Literary Theory in a strict sense is the systematic study of the nature of literature and of the methods for analyzing literature.[1] However, literary scholarship since the 19th century often includes—in addition to, or even instead of literary theory in the strict sense—considerations of intellectual history, moral philosophy, social prophecy, and other interdisciplinary themes which are of relevance to the way humans interpret meaning.[1] In humanities in modern academia, the latter style of scholarship is an outgrowth of Critical Theory and is often called simply "theory."[2] As a consequence, the word "theory" has become an umbrella term for a variety of scholarly approaches to reading texts. Many of these approaches are informed by various strands of Continental philosophy and sociology.

Critical Theory is a school of thought that stresses the reflective assessments and critique of society and culture by applying knowledge from the social sciences and the humanities. As a term, critical theory has two meanings with different origins and histories: the first originated in sociology and the second originated in literary criticism, whereby it is used and applied as an umbrella term that can describe a theory founded upon critique; thus, the theorist Max Horkheimer described a theory as critical insofar as it seeks "to liberate human beings from the circumstances that enslave them."[1] In sociology and political philosophy, the term critical theory describes the neo-MarxIst philosophy of the Frankfurt School, which was developed in Germany in the 1930s.
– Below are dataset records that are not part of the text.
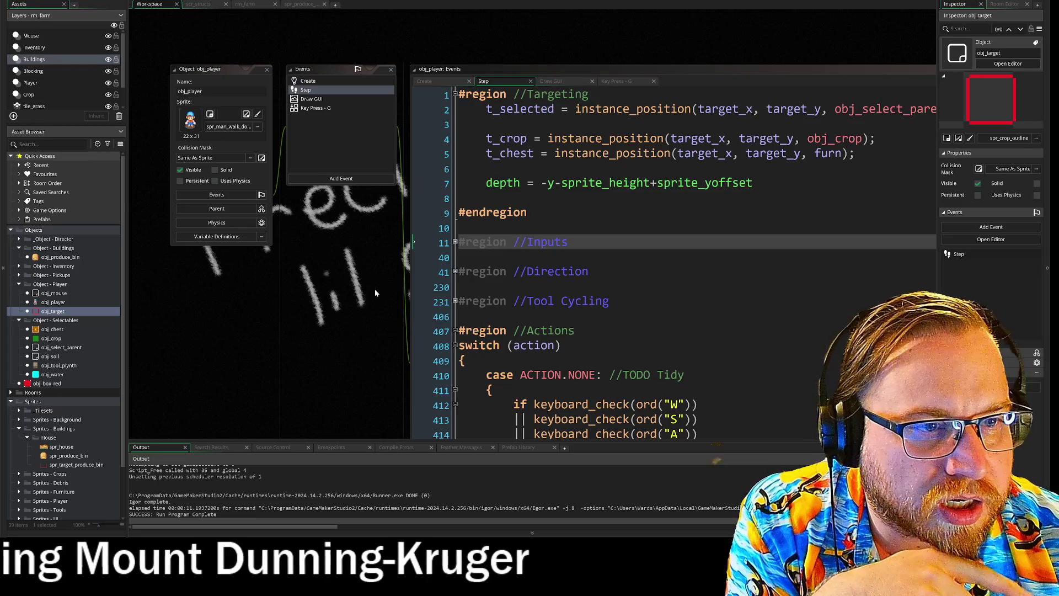
scroll(375, 292, "right", 1)
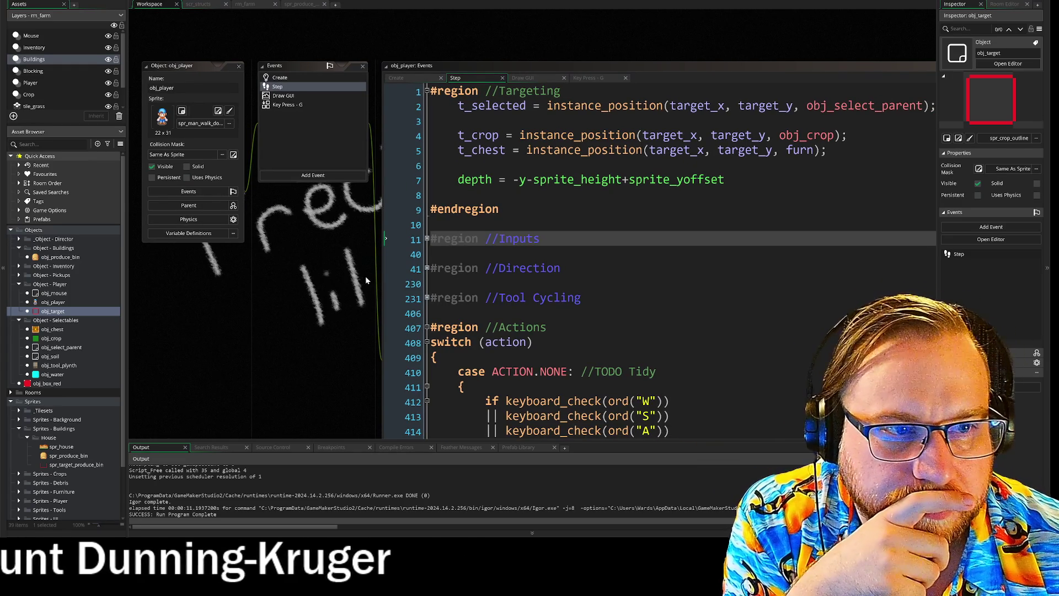
- Review the t_chest targeting line, then bring the Step code into view and go to its end
scroll(373, 304, "down", 1)
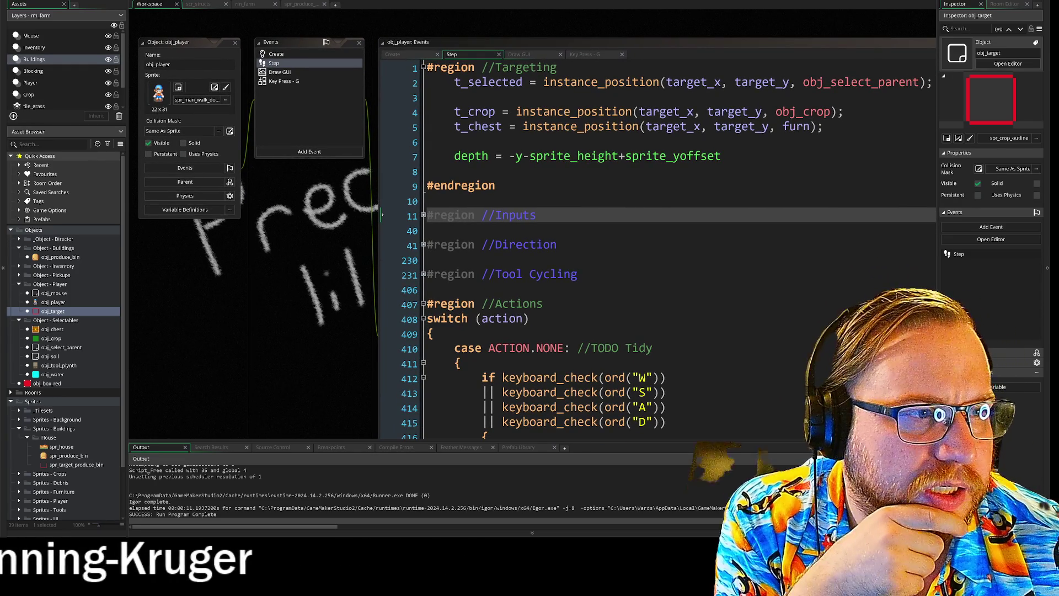
left_click(607, 126)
Frankfurt theorists drew on the critical methods of Karl Marx and Sigmund Freud. Critical theory maintains that ideology is the principal obstacle to human liberation.[2] Critical theory was established as a school of thought primarily by five Frankfurt School theoreticians: Herbert Marcuse, Theodor Adorno, Max Horkheimer, Walter Benjamin, and Erich Fromm. Modern critical theory has additionally been influenced by György Lukács and Antonio Gramsci, as well as the second generation Frankfurt School scholars, notably Jürgen Habermas. In Habermas's work, critical theory transcended its theoretical roots in German idealism, and progressed closer to American Pragmatism. Concern for social "base and superstructure" is one of the remaining Marxist philosophical concepts in much of the contemporary critical theory.